Without any record explanation of how petitioner's conduct was egregious and constituted an abuse of the judicial process, we must strike the portion of Family Court's order requiring prior judicial review of any future petitions filed by petitioner (see Matter of Mulligan v Mulligan, 175 AD2d 335, 336 [1991]; compare Matter of Pignataro v Davis, 8 AD3d 487, 489 [2004]; Sassower v Signorelli, 99 AD2d 358, 359-360 [1984]).[FN*]

The portion of Family Court's order requiring petitioner to pay $3,000 for his assigned counsel was also improper. Courts may impose sanctions, including counsel fees, upon a party engaged in frivolous conduct, which includes vexatious or baseless litigation (see Matter of Scholet v Newell, 229 AD2d 621, 623 [1996]). Such sanctions must be included in a written order which indicates the conduct creating a basis for sanctions, reasons why the court found this conduct frivolous and a justification for the amount imposed as sanctions (see 22 NYCRR 130-1.2). Because the order here fails to meet any of these requirements for imposing sanctions, that portion of the order must be reversed (see Matter of Ashley v Delarm, 234 AD2d 736, 737 [1996]; see also Dwaileebe v Six Flags Darien Lake, 21 AD3d 1282, 1282-1283 [2005]).

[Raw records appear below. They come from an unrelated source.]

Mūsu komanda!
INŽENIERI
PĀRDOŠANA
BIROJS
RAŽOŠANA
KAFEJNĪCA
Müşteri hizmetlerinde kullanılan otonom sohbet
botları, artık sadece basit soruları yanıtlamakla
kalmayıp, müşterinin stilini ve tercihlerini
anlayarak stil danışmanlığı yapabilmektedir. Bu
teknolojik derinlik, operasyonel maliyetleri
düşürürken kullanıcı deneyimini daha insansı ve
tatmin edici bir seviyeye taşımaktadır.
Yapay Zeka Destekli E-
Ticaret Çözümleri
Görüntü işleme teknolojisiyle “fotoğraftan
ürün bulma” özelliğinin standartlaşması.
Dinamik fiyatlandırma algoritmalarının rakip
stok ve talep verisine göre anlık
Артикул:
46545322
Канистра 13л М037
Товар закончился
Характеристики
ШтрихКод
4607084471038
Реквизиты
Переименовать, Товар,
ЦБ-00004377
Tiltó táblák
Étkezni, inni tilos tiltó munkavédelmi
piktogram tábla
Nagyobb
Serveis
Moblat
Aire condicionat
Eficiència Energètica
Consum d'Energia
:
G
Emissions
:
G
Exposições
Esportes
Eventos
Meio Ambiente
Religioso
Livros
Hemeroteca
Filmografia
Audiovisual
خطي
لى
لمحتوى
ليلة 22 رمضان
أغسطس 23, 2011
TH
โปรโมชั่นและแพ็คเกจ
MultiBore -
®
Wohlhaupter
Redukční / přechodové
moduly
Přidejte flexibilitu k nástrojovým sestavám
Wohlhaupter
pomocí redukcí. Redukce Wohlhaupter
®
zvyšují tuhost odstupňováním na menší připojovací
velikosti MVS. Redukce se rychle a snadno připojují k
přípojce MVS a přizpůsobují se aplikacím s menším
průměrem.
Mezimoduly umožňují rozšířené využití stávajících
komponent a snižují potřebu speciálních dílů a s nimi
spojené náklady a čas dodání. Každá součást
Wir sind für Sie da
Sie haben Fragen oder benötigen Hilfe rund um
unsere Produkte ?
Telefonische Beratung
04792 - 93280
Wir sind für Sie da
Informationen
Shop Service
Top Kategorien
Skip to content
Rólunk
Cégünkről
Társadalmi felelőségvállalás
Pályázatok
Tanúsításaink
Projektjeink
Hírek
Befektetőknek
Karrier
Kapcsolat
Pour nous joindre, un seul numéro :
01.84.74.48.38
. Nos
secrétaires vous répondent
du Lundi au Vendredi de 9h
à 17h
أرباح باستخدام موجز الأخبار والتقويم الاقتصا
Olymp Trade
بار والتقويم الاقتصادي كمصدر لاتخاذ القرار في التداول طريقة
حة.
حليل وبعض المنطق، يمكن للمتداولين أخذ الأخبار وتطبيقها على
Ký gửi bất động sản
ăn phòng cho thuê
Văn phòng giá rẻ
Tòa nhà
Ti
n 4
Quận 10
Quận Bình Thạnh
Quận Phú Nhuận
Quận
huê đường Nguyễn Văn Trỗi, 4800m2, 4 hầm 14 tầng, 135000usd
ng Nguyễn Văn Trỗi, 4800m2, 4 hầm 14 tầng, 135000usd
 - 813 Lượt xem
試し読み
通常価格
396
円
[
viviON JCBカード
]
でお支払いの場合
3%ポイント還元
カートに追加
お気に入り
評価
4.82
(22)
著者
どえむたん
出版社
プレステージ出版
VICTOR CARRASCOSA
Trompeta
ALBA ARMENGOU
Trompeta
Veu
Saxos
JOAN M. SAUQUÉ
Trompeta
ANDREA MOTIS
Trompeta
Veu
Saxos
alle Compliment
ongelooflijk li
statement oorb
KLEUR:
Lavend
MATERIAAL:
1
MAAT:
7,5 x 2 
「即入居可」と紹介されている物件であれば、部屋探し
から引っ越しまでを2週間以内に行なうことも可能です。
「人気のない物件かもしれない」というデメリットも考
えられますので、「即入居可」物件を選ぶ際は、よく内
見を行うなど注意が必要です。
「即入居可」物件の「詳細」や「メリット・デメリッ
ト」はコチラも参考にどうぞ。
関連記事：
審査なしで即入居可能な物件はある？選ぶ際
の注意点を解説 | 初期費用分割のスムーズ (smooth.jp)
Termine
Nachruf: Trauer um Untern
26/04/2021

Because we find the questions of custody and visitation to be moot, we decline to address petitioner's additional arguments.

Cardona, P.J., Spain, Carpinello and Rose, JJ., concur. Ordered that the order is modified, on the law, without costs, by reversing so much thereof as required petitioner to pay $3,000 to the Washington County Treasurer and ordered that no future petition filed by petitioner should be scheduled for a court appearance unless a judge has first reviewed it for merit; and, as so modified, affirmed.


Footnote *: We decide this issue and the issue regarding sanctions on a procedural basis only, without addressing the merits.